А он молча продолжал наматывать бинты на пистолет, чтобы уберечь его от пыли и грязи. На замечание друзей, что пистолет нельзя хранить в таком виде — а вдруг он срочно понадобится, он мрачно заметил:

— Вряд ли нам придется сойтись врукопашную, а если и случится, я их, гадов, зубами грызть буду!

Через несколько дней в междулесье для офицеров проводилось занятие по топографии. Около одиннадцати дня из зарослей раздались автоматные очереди. Это было так неожиданно здесь, за тридцать километров от переднего края, что офицеры не сразу сообразили, что происходит. Но жужжание пуль быстро привело их в чувство, и через минуту началось прочесывание ближайшей опушки. Вот один из офицеров упал, раненный в плечо. К нему подбежал капитан Полищук, крича что есть мочи:

— Санинструктора!

Расстегнув гимнастерку раненого, он увидел, что у того из раны в плече течет кровь. Достав бинт из сумки, он приложил его к ране и вновь закричал:

— Санитара!

Прибежала Маша Позднякова. Оторвав у раненого рукав, Маша быстро перевязала ему плечо. Лицо его стало бледным, искаженным от боли.

— Как нелепо… — проговорил раненый офицер.

При помощи Маши Поздняковой и капитана Полищука он медленно, пошатываясь, пошел в санчасть.

Вскоре из леса появилась группа солдат.

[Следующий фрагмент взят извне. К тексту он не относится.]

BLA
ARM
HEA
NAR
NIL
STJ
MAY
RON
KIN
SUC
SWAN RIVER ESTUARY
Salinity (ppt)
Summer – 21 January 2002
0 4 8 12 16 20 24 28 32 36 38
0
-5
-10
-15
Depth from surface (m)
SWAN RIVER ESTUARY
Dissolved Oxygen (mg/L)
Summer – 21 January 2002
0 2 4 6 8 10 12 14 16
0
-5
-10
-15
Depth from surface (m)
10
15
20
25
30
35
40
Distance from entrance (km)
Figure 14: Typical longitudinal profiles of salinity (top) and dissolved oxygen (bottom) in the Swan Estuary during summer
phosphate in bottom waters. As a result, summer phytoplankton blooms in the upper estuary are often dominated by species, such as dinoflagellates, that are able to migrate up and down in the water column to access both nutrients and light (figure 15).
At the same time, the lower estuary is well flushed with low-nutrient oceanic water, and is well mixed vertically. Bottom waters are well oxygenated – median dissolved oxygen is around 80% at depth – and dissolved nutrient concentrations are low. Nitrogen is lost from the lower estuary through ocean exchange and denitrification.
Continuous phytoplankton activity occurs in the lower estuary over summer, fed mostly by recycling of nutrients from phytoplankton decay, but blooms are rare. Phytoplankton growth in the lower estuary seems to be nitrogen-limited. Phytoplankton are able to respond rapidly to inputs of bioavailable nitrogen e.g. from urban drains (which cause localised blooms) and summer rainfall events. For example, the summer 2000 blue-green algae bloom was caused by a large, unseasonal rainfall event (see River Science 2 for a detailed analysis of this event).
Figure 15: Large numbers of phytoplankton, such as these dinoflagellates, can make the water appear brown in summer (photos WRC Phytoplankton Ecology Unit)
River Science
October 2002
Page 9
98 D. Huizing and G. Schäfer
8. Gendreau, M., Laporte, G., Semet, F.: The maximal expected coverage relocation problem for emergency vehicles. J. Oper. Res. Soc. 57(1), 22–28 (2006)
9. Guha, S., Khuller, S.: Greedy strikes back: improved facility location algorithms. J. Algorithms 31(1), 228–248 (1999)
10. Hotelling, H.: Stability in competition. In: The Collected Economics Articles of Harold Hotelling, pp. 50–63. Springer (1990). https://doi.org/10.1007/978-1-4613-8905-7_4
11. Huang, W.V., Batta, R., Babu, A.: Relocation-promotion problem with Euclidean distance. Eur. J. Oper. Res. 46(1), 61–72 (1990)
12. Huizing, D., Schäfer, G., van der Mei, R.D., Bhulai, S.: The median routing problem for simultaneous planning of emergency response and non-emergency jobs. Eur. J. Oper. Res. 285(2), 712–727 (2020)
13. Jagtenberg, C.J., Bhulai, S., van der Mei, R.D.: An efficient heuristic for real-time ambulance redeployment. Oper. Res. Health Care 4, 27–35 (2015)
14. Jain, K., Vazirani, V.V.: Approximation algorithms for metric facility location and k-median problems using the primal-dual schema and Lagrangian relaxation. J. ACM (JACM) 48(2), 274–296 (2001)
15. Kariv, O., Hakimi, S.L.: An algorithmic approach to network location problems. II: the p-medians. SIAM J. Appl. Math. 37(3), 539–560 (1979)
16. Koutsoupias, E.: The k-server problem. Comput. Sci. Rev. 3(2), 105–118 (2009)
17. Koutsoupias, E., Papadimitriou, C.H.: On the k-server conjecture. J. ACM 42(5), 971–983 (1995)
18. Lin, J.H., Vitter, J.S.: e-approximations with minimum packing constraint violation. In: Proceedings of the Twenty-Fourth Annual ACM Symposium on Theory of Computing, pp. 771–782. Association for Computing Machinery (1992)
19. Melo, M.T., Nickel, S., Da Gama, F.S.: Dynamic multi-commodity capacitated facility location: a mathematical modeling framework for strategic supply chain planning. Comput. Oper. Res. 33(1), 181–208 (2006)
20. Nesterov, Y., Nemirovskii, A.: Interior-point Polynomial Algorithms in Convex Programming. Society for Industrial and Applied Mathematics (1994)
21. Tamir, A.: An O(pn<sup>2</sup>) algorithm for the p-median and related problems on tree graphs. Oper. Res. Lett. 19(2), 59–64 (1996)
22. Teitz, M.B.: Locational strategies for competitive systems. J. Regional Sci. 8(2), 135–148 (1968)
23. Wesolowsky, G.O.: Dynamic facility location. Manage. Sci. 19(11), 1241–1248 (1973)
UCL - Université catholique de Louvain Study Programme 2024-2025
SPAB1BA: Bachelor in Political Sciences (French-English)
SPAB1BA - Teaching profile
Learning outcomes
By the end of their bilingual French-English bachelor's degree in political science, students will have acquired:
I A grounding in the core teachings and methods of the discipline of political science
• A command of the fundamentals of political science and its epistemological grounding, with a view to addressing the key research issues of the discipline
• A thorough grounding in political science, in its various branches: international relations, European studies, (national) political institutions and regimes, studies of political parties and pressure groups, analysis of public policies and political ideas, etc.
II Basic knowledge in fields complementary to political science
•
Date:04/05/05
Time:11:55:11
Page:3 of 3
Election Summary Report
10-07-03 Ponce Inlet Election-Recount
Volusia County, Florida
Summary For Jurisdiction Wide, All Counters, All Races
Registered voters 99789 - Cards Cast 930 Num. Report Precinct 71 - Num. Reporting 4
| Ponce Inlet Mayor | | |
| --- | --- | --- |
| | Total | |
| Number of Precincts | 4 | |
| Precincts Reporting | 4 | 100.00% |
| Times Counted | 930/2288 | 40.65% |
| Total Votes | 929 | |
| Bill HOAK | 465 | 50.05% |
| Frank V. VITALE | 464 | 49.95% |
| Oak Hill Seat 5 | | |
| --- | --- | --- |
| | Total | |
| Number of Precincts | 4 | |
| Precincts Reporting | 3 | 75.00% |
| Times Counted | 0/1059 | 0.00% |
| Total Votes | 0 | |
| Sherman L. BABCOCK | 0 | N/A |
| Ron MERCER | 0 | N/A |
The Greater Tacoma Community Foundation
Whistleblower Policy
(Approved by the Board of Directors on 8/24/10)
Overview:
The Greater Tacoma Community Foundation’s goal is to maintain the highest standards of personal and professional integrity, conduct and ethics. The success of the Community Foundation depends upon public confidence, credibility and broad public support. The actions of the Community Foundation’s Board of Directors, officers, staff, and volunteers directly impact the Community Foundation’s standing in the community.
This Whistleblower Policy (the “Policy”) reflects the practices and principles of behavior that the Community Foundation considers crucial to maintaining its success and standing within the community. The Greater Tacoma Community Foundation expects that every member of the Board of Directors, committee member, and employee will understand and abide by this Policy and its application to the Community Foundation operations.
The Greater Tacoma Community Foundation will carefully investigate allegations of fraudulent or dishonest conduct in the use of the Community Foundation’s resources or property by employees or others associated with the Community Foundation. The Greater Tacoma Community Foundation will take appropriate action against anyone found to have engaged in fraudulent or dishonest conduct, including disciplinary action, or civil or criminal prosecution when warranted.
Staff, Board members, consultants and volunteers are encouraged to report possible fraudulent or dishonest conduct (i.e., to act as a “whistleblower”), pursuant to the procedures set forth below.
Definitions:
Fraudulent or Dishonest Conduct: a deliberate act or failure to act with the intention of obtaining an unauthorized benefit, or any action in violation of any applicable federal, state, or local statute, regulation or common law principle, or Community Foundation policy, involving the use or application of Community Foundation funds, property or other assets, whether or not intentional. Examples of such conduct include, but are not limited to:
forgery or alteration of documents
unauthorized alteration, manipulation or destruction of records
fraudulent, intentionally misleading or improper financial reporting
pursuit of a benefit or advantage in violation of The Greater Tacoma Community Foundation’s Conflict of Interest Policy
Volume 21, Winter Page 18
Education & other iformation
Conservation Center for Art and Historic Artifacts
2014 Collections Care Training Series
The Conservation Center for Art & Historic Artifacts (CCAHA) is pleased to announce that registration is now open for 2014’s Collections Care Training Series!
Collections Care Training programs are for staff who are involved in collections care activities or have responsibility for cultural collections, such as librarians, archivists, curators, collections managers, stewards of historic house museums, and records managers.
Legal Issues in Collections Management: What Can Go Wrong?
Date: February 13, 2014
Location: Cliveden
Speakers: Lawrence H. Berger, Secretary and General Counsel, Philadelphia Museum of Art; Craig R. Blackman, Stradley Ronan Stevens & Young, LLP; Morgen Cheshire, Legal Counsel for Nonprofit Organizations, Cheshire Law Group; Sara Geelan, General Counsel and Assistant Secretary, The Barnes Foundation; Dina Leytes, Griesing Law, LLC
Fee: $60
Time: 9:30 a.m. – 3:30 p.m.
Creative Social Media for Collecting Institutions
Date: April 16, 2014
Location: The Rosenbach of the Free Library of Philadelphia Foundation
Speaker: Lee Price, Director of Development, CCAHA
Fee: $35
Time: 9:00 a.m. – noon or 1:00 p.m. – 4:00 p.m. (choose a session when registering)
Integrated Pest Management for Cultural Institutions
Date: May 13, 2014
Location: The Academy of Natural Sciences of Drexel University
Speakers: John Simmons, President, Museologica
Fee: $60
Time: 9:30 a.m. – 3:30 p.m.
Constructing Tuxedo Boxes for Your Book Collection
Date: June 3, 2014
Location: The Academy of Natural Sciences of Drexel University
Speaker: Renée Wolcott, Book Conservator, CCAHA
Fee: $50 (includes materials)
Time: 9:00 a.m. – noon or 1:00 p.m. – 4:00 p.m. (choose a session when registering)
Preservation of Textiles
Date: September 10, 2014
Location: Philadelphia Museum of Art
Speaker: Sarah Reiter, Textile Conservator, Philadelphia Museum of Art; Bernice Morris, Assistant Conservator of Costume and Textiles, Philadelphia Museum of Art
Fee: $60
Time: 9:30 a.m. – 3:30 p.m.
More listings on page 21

Впереди, заложив руки за голову, вышагивал высокий белокурый немец. На лице его не было и тени страха, смущения или беспокойства. Он даже слегка улыбнулся доброжелательной, приветливой улыбкой, когда его подвели к замполиту.

Полищук, хмуро сдвинув брови, внимательно разглядывал немца. Затем, окинув взглядом окруживших их солдат и офицеров, злясь на самого себя, что не знает немецкого языка, спросил:

— Товарищи, кто говорит по-немецки?

И вдруг пленный оживился и на чистейшем русском языке заявил:

— Я знаю русский, господин капитан. Я «русский немец» из-под Одессы.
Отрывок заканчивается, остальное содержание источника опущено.